Though all these variables make it difficult to propose a cookie-cutter, one-size-fits-all target lump sum, let’s look at what ASFA says you need, so you at least have a starting point.
So how much do you really need to have in super to retire?
I mentioned earlier that ASFA uses a different lump sum approach to the accumulate-and-bequeath idea behind the $1 million lump sum.
The two key differences in that approach and therefore its dollar estimate are:
1. You eventually draw down (or spend) all of your super, and as that happens
2. You gradually receive more and more aged pension to top up your income over time.
So, what is the lump sum it says the average Aussie who wants a comfortable retirement needs?
Drum roll please… it is currently $690,000 for a couple and $595,000 for a single.

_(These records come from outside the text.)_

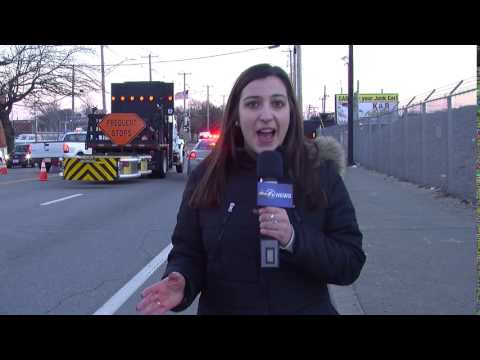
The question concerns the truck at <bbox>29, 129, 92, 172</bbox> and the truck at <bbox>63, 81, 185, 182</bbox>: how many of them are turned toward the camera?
0

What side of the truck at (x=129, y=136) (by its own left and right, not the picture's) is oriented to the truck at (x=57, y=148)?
left

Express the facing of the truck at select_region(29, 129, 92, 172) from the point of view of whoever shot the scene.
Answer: facing away from the viewer and to the right of the viewer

That’s significantly less than $1 million but note that the lump sum for people who live on their own, who don’t split the cost of the roof over their heads, is only a shade below that for a couple.
Bottom line
Getting a fix on the precise fund balance you will need to retire comfortably requires a bit of thought. But the ASFA Retirement Standard is a good starting point for you to make your own required and desired tweaks.

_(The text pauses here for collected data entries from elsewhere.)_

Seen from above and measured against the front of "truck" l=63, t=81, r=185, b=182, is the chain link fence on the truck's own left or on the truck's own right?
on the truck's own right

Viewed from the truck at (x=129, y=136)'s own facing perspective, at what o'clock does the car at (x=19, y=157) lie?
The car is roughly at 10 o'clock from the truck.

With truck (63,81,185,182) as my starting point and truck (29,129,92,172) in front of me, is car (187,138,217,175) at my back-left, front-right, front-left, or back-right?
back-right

I recommend going through the cost breakdown line by line – what do you think? Is that going to be you?
The next step, once you have a specific forecast weekly income number is to crunch the numbers for yourself.
The place I like to do this is at the official financial literacy portal for Australians: Moneysmart.gov.au
This lets you see what it takes in your own personal circumstances to arrive at your required income in retirement, using its retirement planner calculator.
And that’s the best goal-setting strategy – your own – to use.